Kutipan -
TIMPAH, KAPUAS – Harapan keluarga besar SMAN 2 Timpah agar hujan segera membasahi wilayah mereka akhirnya terwujud. Hanya dalam rentang waktu sekitar enam jam setelah pelaksanaan Shalat Istisqa pada pagi sekitar pukul 07.00 WIB, hujan turun sekitar pukul 13.00 WIB di kawasan sekolah yang sebelumnya menghadapi kondisi kering dan panas akibat musim kemarau.
Kepala SMAN 2 Timpah, Yedija, mengaku terharu sekaligus tidak menyangka hujan datang begitu cepat setelah para siswa dan warga sekolah bersama-sama memanjatkan doa memohon turunnya hujan.
“Ini kami ada turun hujan sebentar, sungguh luar biasa doa-doa anak-anak. Saya juga tidak menyangka secepat ini. Dalam rentang waktu enam jam setelah Shalat Istisqa, hujan pun turun,” ungkap Yedija, Senin (24/8/2026).
Turunnya hujan tersebut menjadi momen yang sangat disyukuri warga sekolah. Sebelumnya, Yedija menceritakan SMAN 2 Timpah berada jauh dari ibu kota Kecamatan Timpah dan terletak di kawasan dataran pasir, sehingga panas dan kegersangan sangat terasa saat musim kemarau. Kondisi itu semakin berat karena kebakaran hutan dan lahan di sekitar wilayah tersebut turut menimbulkan asap yang mengganggu kenyamanan warga sekolah.
Bagi keluarga besar SMAN 2 Timpah, hujan yang turun sekitar enam jam setelah Shalat Istisqa menjadi penguat harapan di tengah kemarau. Meski berlangsung singkat, rintik hujan tersebut disambut penuh rasa syukur, sekaligus menjadi pengalaman berkesan bagi para siswa tentang pentingnya doa, ikhtiar, kebersamaan, serta kepedulian terhadap alam dan lingkungan.

Item tersimpan

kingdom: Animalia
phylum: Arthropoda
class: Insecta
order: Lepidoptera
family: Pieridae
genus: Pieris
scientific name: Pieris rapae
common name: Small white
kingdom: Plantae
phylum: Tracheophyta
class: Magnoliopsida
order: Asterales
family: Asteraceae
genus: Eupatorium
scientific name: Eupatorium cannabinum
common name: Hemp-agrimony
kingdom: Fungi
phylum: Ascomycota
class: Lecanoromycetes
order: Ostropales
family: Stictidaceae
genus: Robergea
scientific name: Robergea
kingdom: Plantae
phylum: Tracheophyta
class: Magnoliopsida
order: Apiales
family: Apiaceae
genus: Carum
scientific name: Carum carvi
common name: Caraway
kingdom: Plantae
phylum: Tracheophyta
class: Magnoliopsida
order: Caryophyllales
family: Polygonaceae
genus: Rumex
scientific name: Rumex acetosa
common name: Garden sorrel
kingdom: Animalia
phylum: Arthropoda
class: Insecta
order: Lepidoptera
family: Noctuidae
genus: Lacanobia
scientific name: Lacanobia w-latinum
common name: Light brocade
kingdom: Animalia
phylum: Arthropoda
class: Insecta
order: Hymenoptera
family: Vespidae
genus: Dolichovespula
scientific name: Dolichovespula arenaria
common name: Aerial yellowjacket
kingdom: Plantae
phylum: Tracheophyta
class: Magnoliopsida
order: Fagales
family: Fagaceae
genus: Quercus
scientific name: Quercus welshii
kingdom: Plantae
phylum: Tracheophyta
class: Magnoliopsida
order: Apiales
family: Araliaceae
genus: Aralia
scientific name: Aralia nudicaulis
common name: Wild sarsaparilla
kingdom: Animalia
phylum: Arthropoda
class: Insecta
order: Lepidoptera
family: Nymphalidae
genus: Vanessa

Tugas -
Tolong tuliskan bagian kutipan tentang hujan di SMAN 2 Timpah tanpa mengubah satu kata pun, mulai dari "Kepala SMAN 2" dan berakhir pada "kenyamanan warga sekolah.". Item di atas diambil dari sumber lain.

Jawaban Anda -
Kepala SMAN 2 Timpah, Yedija, mengaku terharu sekaligus tidak menyangka hujan datang begitu cepat setelah para siswa dan warga sekolah bersama-sama memanjatkan doa memohon turunnya hujan.
“Ini kami ada turun hujan sebentar, sungguh luar biasa doa-doa anak-anak. Saya juga tidak menyangka secepat ini. Dalam rentang waktu enam jam setelah Shalat Istisqa, hujan pun turun,” ungkap Yedija, Senin (24/8/2026).
Turunnya hujan tersebut menjadi momen yang sangat disyukuri warga sekolah. Sebelumnya, Yedija menceritakan SMAN 2 Timpah berada jauh dari ibu kota Kecamatan Timpah dan terletak di kawasan dataran pasir, sehingga panas dan kegersangan sangat terasa saat musim kemarau. Kondisi itu semakin berat karena kebakaran hutan dan lahan di sekitar wilayah tersebut turut menimbulkan asap yang mengganggu kenyamanan warga sekolah.